### [What is needed]
Reproduce the records below; each should match the original exactly.

### [Listed entries]
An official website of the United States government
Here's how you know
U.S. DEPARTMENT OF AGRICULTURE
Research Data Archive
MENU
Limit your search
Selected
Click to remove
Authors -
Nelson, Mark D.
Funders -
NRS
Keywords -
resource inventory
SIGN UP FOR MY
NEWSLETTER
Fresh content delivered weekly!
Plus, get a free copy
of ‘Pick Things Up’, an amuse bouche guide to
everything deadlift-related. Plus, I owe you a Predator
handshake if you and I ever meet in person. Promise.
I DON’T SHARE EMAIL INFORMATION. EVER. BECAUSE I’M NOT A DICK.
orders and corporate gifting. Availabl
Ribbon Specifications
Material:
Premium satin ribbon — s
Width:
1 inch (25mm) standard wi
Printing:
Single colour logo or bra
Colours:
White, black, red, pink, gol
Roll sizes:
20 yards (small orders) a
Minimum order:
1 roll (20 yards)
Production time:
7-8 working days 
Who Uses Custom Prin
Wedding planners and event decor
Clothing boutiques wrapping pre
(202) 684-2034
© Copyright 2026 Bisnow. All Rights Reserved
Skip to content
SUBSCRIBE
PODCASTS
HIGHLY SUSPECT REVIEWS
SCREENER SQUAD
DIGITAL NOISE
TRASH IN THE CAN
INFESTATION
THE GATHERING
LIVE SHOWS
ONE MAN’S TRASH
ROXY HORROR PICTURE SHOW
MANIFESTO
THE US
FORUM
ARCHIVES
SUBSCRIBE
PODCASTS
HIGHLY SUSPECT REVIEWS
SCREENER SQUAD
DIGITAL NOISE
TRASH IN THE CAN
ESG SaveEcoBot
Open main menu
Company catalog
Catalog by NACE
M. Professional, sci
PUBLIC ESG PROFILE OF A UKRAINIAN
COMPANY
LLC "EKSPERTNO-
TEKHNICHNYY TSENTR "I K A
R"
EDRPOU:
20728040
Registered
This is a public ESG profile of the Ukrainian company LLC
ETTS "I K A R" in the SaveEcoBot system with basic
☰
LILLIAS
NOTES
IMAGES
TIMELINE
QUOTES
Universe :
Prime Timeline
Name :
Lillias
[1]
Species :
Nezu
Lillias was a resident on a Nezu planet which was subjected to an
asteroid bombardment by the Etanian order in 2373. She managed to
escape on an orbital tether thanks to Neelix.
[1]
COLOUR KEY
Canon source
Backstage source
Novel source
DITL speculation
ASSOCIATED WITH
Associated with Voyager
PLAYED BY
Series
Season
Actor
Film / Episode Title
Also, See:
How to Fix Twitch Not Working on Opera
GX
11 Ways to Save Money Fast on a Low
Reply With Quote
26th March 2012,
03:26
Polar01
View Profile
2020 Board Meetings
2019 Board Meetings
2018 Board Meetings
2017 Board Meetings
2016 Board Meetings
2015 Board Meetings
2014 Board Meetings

### [Response to the exercise]
An official website of the United States government
Here's how you know
U.S. DEPARTMENT OF AGRICULTURE
Research Data Archive
MENU
Limit your search
Selected
Click to remove
Authors -
Nelson, Mark D.
Funders -
NRS
Keywords -
resource inventory
SIGN UP FOR MY
NEWSLETTER
Fresh content delivered weekly!
Plus, get a free copy
of ‘Pick Things Up’, an amuse bouche guide to
everything deadlift-related. Plus, I owe you a Predator
handshake if you and I ever meet in person. Promise.
I DON’T SHARE EMAIL INFORMATION. EVER. BECAUSE I’M NOT A DICK.
orders and corporate gifting. Availabl
Ribbon Specifications
Material:
Premium satin ribbon — s
Width:
1 inch (25mm) standard wi
Printing:
Single colour logo or bra
Colours:
White, black, red, pink, gol
Roll sizes:
20 yards (small orders) a
Minimum order:
1 roll (20 yards)
Production time:
7-8 working days 
Who Uses Custom Prin
Wedding planners and event decor
Clothing boutiques wrapping pre
(202) 684-2034
© Copyright 2026 Bisnow. All Rights Reserved
Skip to content
SUBSCRIBE
PODCASTS
HIGHLY SUSPECT REVIEWS
SCREENER SQUAD
DIGITAL NOISE
TRASH IN THE CAN
INFESTATION
THE GATHERING
LIVE SHOWS
ONE MAN’S TRASH
ROXY HORROR PICTURE SHOW
MANIFESTO
THE US
FORUM
ARCHIVES
SUBSCRIBE
PODCASTS
HIGHLY SUSPECT REVIEWS
SCREENER SQUAD
DIGITAL NOISE
TRASH IN THE CAN
ESG SaveEcoBot
Open main menu
Company catalog
Catalog by NACE
M. Professional, sci
PUBLIC ESG PROFILE OF A UKRAINIAN
COMPANY
LLC "EKSPERTNO-
TEKHNICHNYY TSENTR "I K A
R"
EDRPOU:
20728040
Registered
This is a public ESG profile of the Ukrainian company LLC
ETTS "I K A R" in the SaveEcoBot system with basic
☰
LILLIAS
NOTES
IMAGES
TIMELINE
QUOTES
Universe :
Prime Timeline
Name :
Lillias
[1]
Species :
Nezu
Lillias was a resident on a Nezu planet which was subjected to an
asteroid bombardment by the Etanian order in 2373. She managed to
escape on an orbital tether thanks to Neelix.
[1]
COLOUR KEY
Canon source
Backstage source
Novel source
DITL speculation
ASSOCIATED WITH
Associated with Voyager
PLAYED BY
Series
Season
Actor
Film / Episode Title
Also, See:
How to Fix Twitch Not Working on Opera
GX
11 Ways to Save Money Fast on a Low
Reply With Quote
26th March 2012,
03:26
Polar01
View Profile
2020 Board Meetings
2019 Board Meetings
2018 Board Meetings
2017 Board Meetings
2016 Board Meetings
2015 Board Meetings
2014 Board Meetings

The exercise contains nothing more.